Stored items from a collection
____________

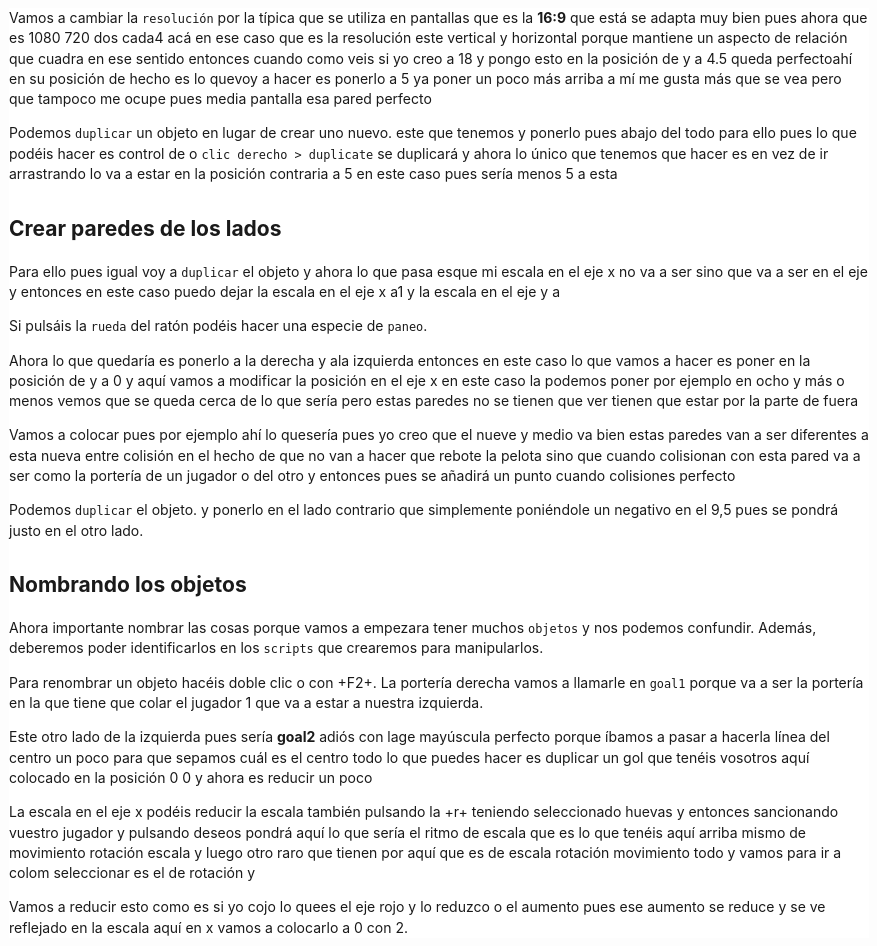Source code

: Vamos a cambiar la ``resolución`` por la típica que se utiliza en pantallas que es la **16:9** que está se adapta muy bien pues ahora que es 1080 720 dos cada4 acá en ese caso que es la resolución este vertical y horizontal porque mantiene un aspecto de relación que cuadra en ese sentido entonces cuando como veis si yo creo a 18 y pongo esto en la posición de y a 4.5 queda perfectoahí en su posición de hecho es lo quevoy a hacer es ponerlo a 5 ya poner un poco más arriba a mí me gusta más que se vea pero que tampoco me ocupe pues media pantalla esa pared perfecto

Podemos ``duplicar`` un objeto en lugar de crear uno nuevo. este que tenemos y ponerlo pues abajo del todo para ello pues lo que podéis hacer es control de o ``clic derecho > duplicate`` se duplicará y ahora lo único que tenemos que hacer es en vez de ir arrastrando lo va a estar en la posición contraria a 5 en este caso pues sería menos 5 a esta

## Crear paredes de los lados

Para ello pues igual voy a ``duplicar`` el objeto y ahora lo que pasa esque mi escala en el eje x no va a ser sino que va a ser en el eje y entonces en este caso puedo dejar la escala en el eje x a1 y la escala en el eje y a

Si pulsáis la ``rueda`` del ratón podéis hacer una especie de ``paneo``.

Ahora lo que quedaría es ponerlo a la derecha y ala izquierda entonces en este caso lo que vamos a hacer es poner en la posición de y a 0 y aquí vamos a modificar la posición en el eje x en este caso la podemos poner por ejemplo en ocho y más o menos vemos que se queda cerca de lo que sería pero estas paredes no se tienen que ver tienen que estar por la parte de fuera

Vamos a colocar pues por ejemplo ahí lo quesería pues yo creo que el nueve y medio va bien estas paredes van a ser diferentes a esta nueva entre colisión en el hecho de que no van a hacer que rebote la pelota sino que cuando colisionan con esta pared va a ser como la portería de un jugador o del otro y entonces pues se añadirá un punto cuando colisiones perfecto

Podemos ``duplicar`` el objeto. y ponerlo en el lado contrario que simplemente poniéndole un negativo en el 9,5 pues se pondrá justo en el otro lado.

## Nombrando los objetos

Ahora importante nombrar las cosas porque vamos a empezara tener muchos ``objetos`` y nos podemos confundir. Además, deberemos poder identificarlos en los ``scripts`` que crearemos para manipularlos.

Para renombrar un objeto hacéis doble clic o con +F2+. La portería derecha vamos a llamarle en ``goal1`` porque va a ser la portería en la que tiene que colar el jugador 1 que va a estar a nuestra izquierda.

Este otro lado de la izquierda pues sería **goal2** adiós con lage mayúscula perfecto porque íbamos a pasar a hacerla línea del centro un poco para que sepamos cuál es el centro todo lo que puedes hacer es duplicar un gol que tenéis vosotros aquí colocado en la posición 0 0 y ahora es reducir un poco

La escala en el eje x podéis reducir la escala también pulsando la +r+ teniendo seleccionado huevas y entonces sancionando vuestro jugador y pulsando deseos pondrá aquí lo que sería el ritmo de escala que es lo que tenéis aquí arriba mismo de movimiento rotación escala y luego otro raro que tienen por aquí que es de escala rotación movimiento todo y vamos para ir a colom seleccionar es el de rotación y

Vamos a reducir esto como es si yo cojo lo quees el eje rojo y lo reduzco o el aumento pues ese aumento se reduce y se ve reflejado en la escala aquí en x vamos a colocarlo a 0 con 2.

____________

Retype only this portion of the data above: the line containing "Para ello pues igual", the line containing "Si pulsáis la", and all lines between them, exactly.

Para ello pues igual voy a ``duplicar`` el objeto y ahora lo que pasa esque mi escala en el eje x no va a ser sino que va a ser en el eje y entonces en este caso puedo dejar la escala en el eje x a1 y la escala en el eje y a

Si pulsáis la ``rueda`` del ratón podéis hacer una especie de ``paneo``.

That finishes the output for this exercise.